FIG. 2 is a flow chart of one embodiment of a method for indexing a document that includes a misspelled word. An indexer receives a document from a system such as search engine, a robot, or a crawler at step 202. As discussed above, the document may be a webpage, a Microsoft Word document, an Adobe PDF document, or any other type of digital document submitted to a search engine or available to the public on the Internet.
The indexer communicates with a dictionary module at step 204 to determine whether a spelling of a word in the document is correct. The dictionary module may check the spelling of the word against one or more digital dictionaries to determine if the spelling of the word is correct. If the dictionary module determines that the spelling of the word is correct (206), the method proceeds to step 208 where the indexer determines whether the spelling of any additional words in the document should be verified as explained in more detail below. However, if the dictionary module determines that the spelling of the word is not correct (210), the indexer communicates the spelling of the word to a common misspelling module at step 212.
The common misspelling module compares the received spelling of the word against a database at step 214 to determine whether the spelling of the word is a common misspelling of the word or a culture-based misspelling of the word. Based on whether the spelling of the word is a common misspelling of the word or a culture-based misspelling of the word, the common misspelling module generates a first set of candidate words and a confidence score associated with each word of the first set of candidate words at step 216. In one implementation, a confidence score of a word of the first set of candidate words is determined based on a number of edits necessary to change the received spelling of the word into the word of the first set of candidate words.
The indexer communicates the first set of candidate words and their associated confidence scores to the context-based misspelling module at step 218. Before or after the indexer communicates the first set of candidate words and their associated confidence scores to the context-based misspelling module, one or more index classifications of the document is determined as known in the art at step 220. The context-based misspelling module compares one or more words of the first set of candidate words to a plurality of words associated with the determined one or more index classifications of the document at step 222. In some implementations, the plurality of words associated with the determined one or more index classifications of the document may be one or more words that a number of documents having the same index classification have been associated with when indexed by a search engine.
Based on the plurality of words associated with the determined one or more classifications of the document and the first set of candidate terms, the context-based misspelling module generates a second set of candidate words and a confidence score associated with each of the second set of candidate words at step 224. It will be appreciated that the second set of candidate words is a subset of the first set of candidate words.
As discussed above, the second set of candidate words may be generated by determining which words of the first set of candidate words is also a word associated with one or more index classifications of the document to be indexed. Additionally, a confidence score associated with a word of the second set of candidate words is determined based on factors such as a confidence score of the word with respect to the first set of candidate words, a number of index classifications that the document to be indexed and the word are both associated with, a number of words that each index classification that the document is to be indexed in is associated with, and a number of times the word appears in the document.

**WHAT THE TASK REQUIRES:** Carry on the description of the method for indexing a document with a misspelled word, starting right after its last sentence.

**Records from a collection:**
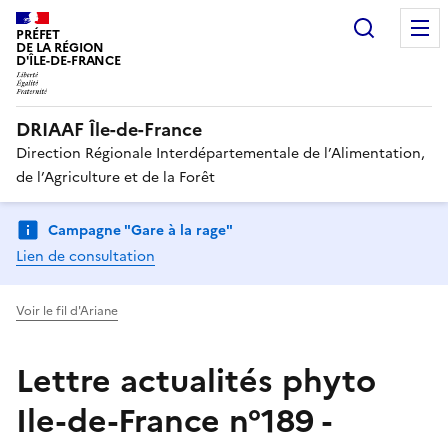
Recherc
PRÉFET
DE LA RÉGION
D'ÎLE-DE-FRANCE
DRIAAF Île-de-France
Direction Régionale Interdépartementale de l’Alimentation,
de l’Agriculture et de la Forêt
Campagne "Gare à la rage"
Lien de consultation
Voir le fil d'Ariane
Lettre actualités phyto
Ile-de-France n°189 -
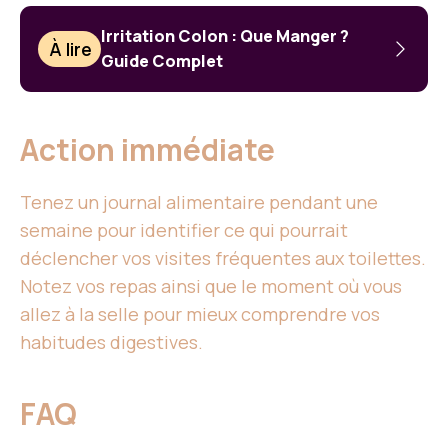
Irritation Colon : Que Manger ?
À lire
Guide Complet
Action immédiate
Tenez un journal alimentaire pendant une
semaine pour identifier ce qui pourrait
déclencher vos visites fréquentes aux toilettes.
Notez vos repas ainsi que le moment où vous
allez à la selle pour mieux comprendre vos
habitudes digestives.
FAQ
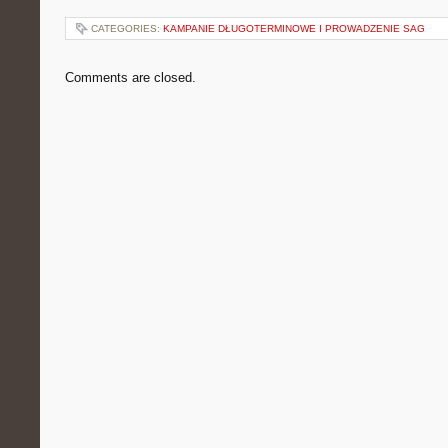
CATEGORIES:
KAMPANIE DŁUGOTERMINOWE I PROWADZENIE SAG
Comments are closed.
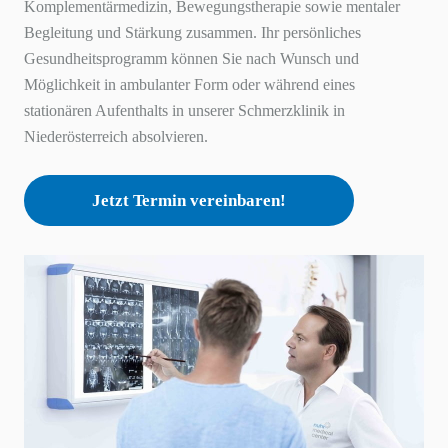
Komplementärmedizin, Bewegungstherapie sowie mentaler
Begleitung und Stärkung zusammen. Ihr persönliches
Gesundheitsprogramm können Sie nach Wunsch und
Möglichkeit in ambulanter Form oder während eines
stationären Aufenthalts in unserer Schmerzklinik in
Niederösterreich absolvieren.
Jetzt Termin vereinbaren!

**ANSWER TO THE PROBLEM:**
The context-based misspelling module returns the second set of candidate words and their associated confidence score to the indexer at step 226, and the indexer determines at least one word of the second set of candidate words to associate with the document when the document is indexed at step 228. In one implementation, the indexer may determine to index the document with the word of the second set of candidate words with the highest correspondence confidence score. However, in other implementations the indexer may determine to index the document with any number of words of the second set of candidate words.
The method proceeds to step 208 where the indexer determines whether the spelling of any additional words in the document should be verified. If the indexer determines that the spelling of an additional word in the document should be verified (230), the method proceeds to step 204 and the above-described process is repeated. However, if the indexer determines that the spelling of an additional word in the document does not need to be verified (232), the indexer indexes the document at step 234 with one or more words determined at step 228. In some embodiments, the indexer may additionally index the document at step 236 with the actual spelling of one or more words in the document that the dictionary module indicated is incorrect at 204 before the method ends at step 238.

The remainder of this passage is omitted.